--- START ---

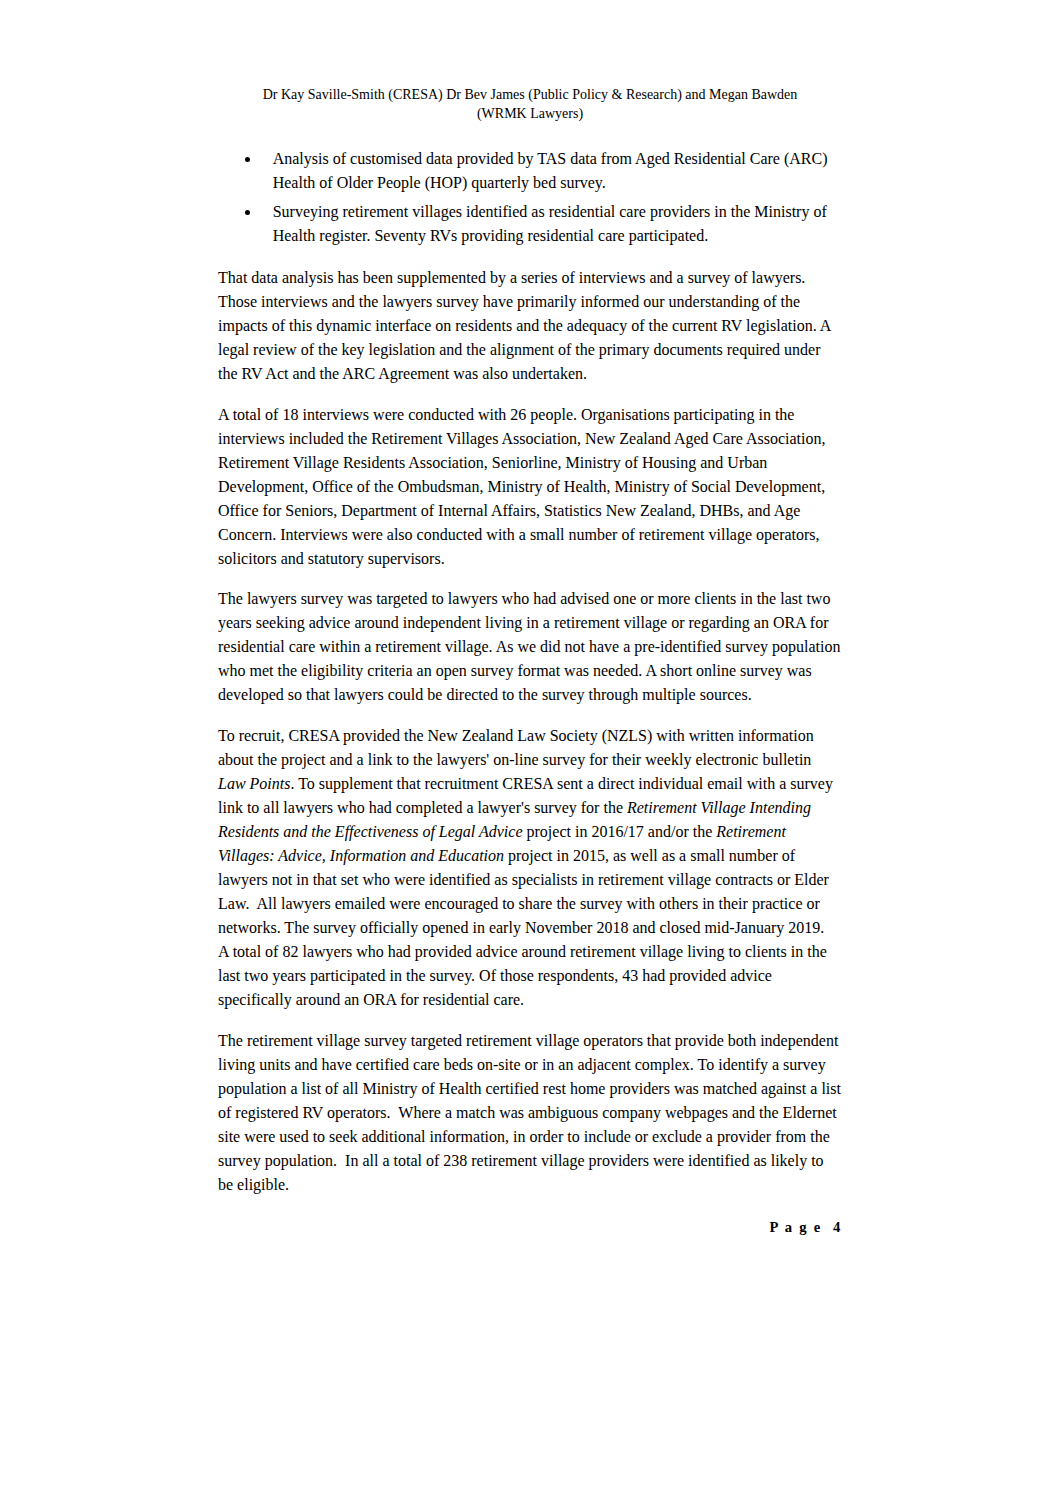Dr Kay Saville-Smith (CRESA) Dr Bev James (Public Policy & Research) and Megan Bawden
(WRMK Lawyers)
Analysis of customised data provided by TAS data from Aged Residential Care (ARC) Health of Older People (HOP) quarterly bed survey.
Surveying retirement villages identified as residential care providers in the Ministry of Health register. Seventy RVs providing residential care participated.
That data analysis has been supplemented by a series of interviews and a survey of lawyers. Those interviews and the lawyers survey have primarily informed our understanding of the impacts of this dynamic interface on residents and the adequacy of the current RV legislation. A legal review of the key legislation and the alignment of the primary documents required under the RV Act and the ARC Agreement was also undertaken.
A total of 18 interviews were conducted with 26 people. Organisations participating in the interviews included the Retirement Villages Association, New Zealand Aged Care Association, Retirement Village Residents Association, Seniorline, Ministry of Housing and Urban Development, Office of the Ombudsman, Ministry of Health, Ministry of Social Development, Office for Seniors, Department of Internal Affairs, Statistics New Zealand, DHBs, and Age Concern. Interviews were also conducted with a small number of retirement village operators, solicitors and statutory supervisors.
The lawyers survey was targeted to lawyers who had advised one or more clients in the last two years seeking advice around independent living in a retirement village or regarding an ORA for residential care within a retirement village. As we did not have a pre-identified survey population who met the eligibility criteria an open survey format was needed. A short online survey was developed so that lawyers could be directed to the survey through multiple sources.
To recruit, CRESA provided the New Zealand Law Society (NZLS) with written information about the project and a link to the lawyers' on-line survey for their weekly electronic bulletin Law Points. To supplement that recruitment CRESA sent a direct individual email with a survey link to all lawyers who had completed a lawyer's survey for the Retirement Village Intending Residents and the Effectiveness of Legal Advice project in 2016/17 and/or the Retirement Villages: Advice, Information and Education project in 2015, as well as a small number of lawyers not in that set who were identified as specialists in retirement village contracts or Elder Law. All lawyers emailed were encouraged to share the survey with others in their practice or networks. The survey officially opened in early November 2018 and closed mid-January 2019. A total of 82 lawyers who had provided advice around retirement village living to clients in the last two years participated in the survey. Of those respondents, 43 had provided advice specifically around an ORA for residential care.
The retirement village survey targeted retirement village operators that provide both independent living units and have certified care beds on-site or in an adjacent complex. To identify a survey population a list of all Ministry of Health certified rest home providers was matched against a list of registered RV operators. Where a match was ambiguous company webpages and the Eldernet site were used to seek additional information, in order to include or exclude a provider from the survey population. In all a total of 238 retirement village providers were identified as likely to be eligible.
P a g e 4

--- END ---

-- Exercise goal --
All lines above from the line with "Surveying retirement villages" through the line with "The lawyers survey was", both included, are to be set down exactly, with nothing else.

-- Finished task --
Surveying retirement villages identified as residential care providers in the Ministry of Health register. Seventy RVs providing residential care participated.
That data analysis has been supplemented by a series of interviews and a survey of lawyers. Those interviews and the lawyers survey have primarily informed our understanding of the impacts of this dynamic interface on residents and the adequacy of the current RV legislation. A legal review of the key legislation and the alignment of the primary documents required under the RV Act and the ARC Agreement was also undertaken.
A total of 18 interviews were conducted with 26 people. Organisations participating in the interviews included the Retirement Villages Association, New Zealand Aged Care Association, Retirement Village Residents Association, Seniorline, Ministry of Housing and Urban Development, Office of the Ombudsman, Ministry of Health, Ministry of Social Development, Office for Seniors, Department of Internal Affairs, Statistics New Zealand, DHBs, and Age Concern. Interviews were also conducted with a small number of retirement village operators, solicitors and statutory supervisors.
The lawyers survey was targeted to lawyers who had advised one or more clients in the last two years seeking advice around independent living in a retirement village or regarding an ORA for residential care within a retirement village. As we did not have a pre-identified survey population who met the eligibility criteria an open survey format was needed. A short online survey was developed so that lawyers could be directed to the survey through multiple sources.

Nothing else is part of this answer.